Britain’s railways have become a “symbol of national decline” under the Conservatives, the shadow transport secretary has said, announcing Labour’s plans to nationalise the rail network within five years in government.
In a speech at Trainline headquarters on Thursday, Louise Haigh said “today’s broken model simply doesn’t work”, with train cancellations at a record high and fares having risen almost twice as fast as wages since 2010.
Jody Ford, the chief executive of the travel company, echoed Haigh’s words, saying rail had “significant power and potential” to drive economic growth into all parts of the country’s communities.
Haigh said: “Our railways are critical to making our country a better, wealthier and happier place. We can only achieve our five national missions if we unlock the trapped potential of our railways to boost growth, and opportunity and to connect all of us with each other, with work and with pleasure.”
Haigh said a Labour government would establish Great British Railways, which she described as a “single directing mind to control our railways in the passenger interest”. She joked she was not allowed to call the nationalised railway “Rail Britannia” and would not rule out an endorsement of her plan from the Conservative former transport secretary Grant Shapps.
Asked why Labour could not guarantee cheaper and more affordable train tickets under their plans, Haigh said it was Labour’s “ambition” to make fares cheaper but “simplification is our first priority” via the party’s best fare guarantee scheme.
Keir Starmer vowed to bring an end to the “Tory boom and bust” cycle for the rail industry, after visiting Hitachi’s rail manufacturing plant in Newton Aycliffe, County Durham, where 700 jobs are at risk, and a further 1,400 jobs at risk across its supply chain.
The rail minister, Huw Merriman, has been accused of dismissing the job losses as “natural peaks and troughs”. Starmer said: “The workforce here at Hitachi is staring down the barrel of job losses.
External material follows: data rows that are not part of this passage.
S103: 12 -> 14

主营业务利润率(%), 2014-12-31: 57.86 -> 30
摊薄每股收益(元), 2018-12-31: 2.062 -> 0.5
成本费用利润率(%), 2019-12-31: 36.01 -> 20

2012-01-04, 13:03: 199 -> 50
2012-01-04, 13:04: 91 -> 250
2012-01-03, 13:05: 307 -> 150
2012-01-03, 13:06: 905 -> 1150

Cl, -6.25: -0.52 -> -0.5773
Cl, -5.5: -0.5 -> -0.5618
This was not inevitable.”
“After 14 years of chaos and uncertainty, [this Tory government] has left our rail manufacturing sector teetering on the brink,” he added.
Haigh accepted that the plan would take time, as the final private operator contract with a core term was not due to expire until 2029. “We’d expect all contracts to be brought under Great British Railways by that time,” she told BBC Radio 4’s Today programme. “It will take time; there’s no overnight fixes to a very complex system. We’re not starry eyed about this.”
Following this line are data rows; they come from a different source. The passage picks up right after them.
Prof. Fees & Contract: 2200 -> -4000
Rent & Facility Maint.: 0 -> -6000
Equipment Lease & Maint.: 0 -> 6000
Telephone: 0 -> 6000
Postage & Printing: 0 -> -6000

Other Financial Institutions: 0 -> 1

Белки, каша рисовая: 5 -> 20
But a Labour government would immediately be able to create a “shadow Great British Railways [organisation] to fire the starting gun on reform” and ensure the party did not lose time or momentum. It would bring together key players including Network Rail and the Rail Delivery Group, before primary legislation was passed to formally establish GBR as an arm’s length body.
“The Conservative party has achieved the worst of all worlds for our railways, partially privatised, overly centralised, expensive, but unreliable, confusing and shamefully unaccountable,” Haigh said.
She quoted Shapps, who once said: “Unlike most privatisations, that of the railways has never become publicly accepted, because its failings have remained all too obvious … The fragmentation of the network has made it more confusing for passengers, and more difficult and expensive to perform the essentially collaborative task of running trains on time.”
Haigh also vowed to see the “workforce as an asset rather than a liability” but she refused to commit to a pay increase because she had “not seen the books” and “wouldn’t do that in an unfunded way”. But she vowed to meet the unions on day one in order to solve the strikes that she said were costing £25m a day.